Сотрудники оказывающих помощь организаций, которые еще остались на востоке, неподалеку от Аругам-Бей, теперь наблюдают новую волну переселения — это сотни тысяч людей, которые вынуждены покинуть свои дома из-за насилия. Как писала газета New York Times, сотрудники ООН, «которые вначале договорились восстанавливать школы, разрушенные цунами, вынуждены были строить туалеты для беженцев из районов, где происходят столкновения».
В июле 2006 года «Тигры Тамила» официально объявили, что договор о прекращении огня закончен: реконструкция остановилась, и война вернулась. Не прошло и года, как в боях погибло более 4000 человек. Лишь малая часть домов, разрушенных цунами, была восстановлена на восточном побережье, но сотни новых зданий носили на себе отпечатки пуль, от взрывов разлетались вдребезги только что вставленные окна и обрушивались новенькие крыши.

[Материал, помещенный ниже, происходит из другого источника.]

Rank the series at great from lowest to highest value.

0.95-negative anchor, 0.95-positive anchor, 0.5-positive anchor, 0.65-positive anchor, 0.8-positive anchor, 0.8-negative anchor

Трудно сказать, в какой мере решение использовать цунами как шанс для наступления капитализма катастроф послужило причиной возобновления гражданской войны. Мир в этой стране всегда был нестабильным, и обе стороны продолжали относиться к противнику с подозрением. Но одно можно сказать определенно: чтобы в Шри-Ланке укоренился мир, он должен был бы перевешивать выгоды войны, включая реальную экономическую выгоду от военной экономики, когда армия заботится о семьях своих солдат, а «Тигры Тамила» — о семьях своих бойцов и смертников.

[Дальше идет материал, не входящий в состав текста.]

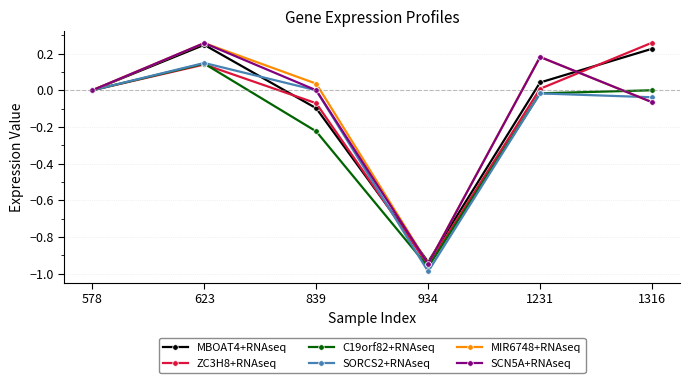

True or false: MIR6748+RNAseq and C19orf82+RNAseq intersect in this chart.

True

Невиданная щедрость людей сразу после цунами давала редкую возможность найти подлинный мир: достичь равенства в стране, восстановить не только разрушенные селения, но и доверие их обитателей. Вместо этого Шри-Ланка (подобно Ираку) получила то, что политолог Университета Оттавы Рональд Пэрис назвал «наказанием за мир», — жестокую соревновательную модель экономики, которая сделала жизнь большинства людей еще труднее в тот момент, когда им всего нужнее было примирение и смягчение конфликтов. Фактически под видом мира Шри-Ланке предложили нового рода войну. Продолжающееся насилие было нацелено на обетованную землю, независимость и славу. Что нес в себе корпоративный мир — отказ от земли сейчас и мифический лифт Джона Варли в далеком будущем?
Крестовый поход чикагской школы в случае победы повсеместно оставлял за собой класс второсортных людей, к которым относилось от 25 до 60 процентов населения. Это всегда было своеобразной войной. Но когда военизированная экономика массового выселения и упразднения культуры побеждает в стране, и без того пострадавшей от катастрофы и раздираемой этническими конфликтами, ситуация становится гораздо опасней. Такое «наказание за мир», как о том на протяжении многих лет писал Кейнс, влечет за собой серьезные политические последствия, в том числе еще более кровавые войны.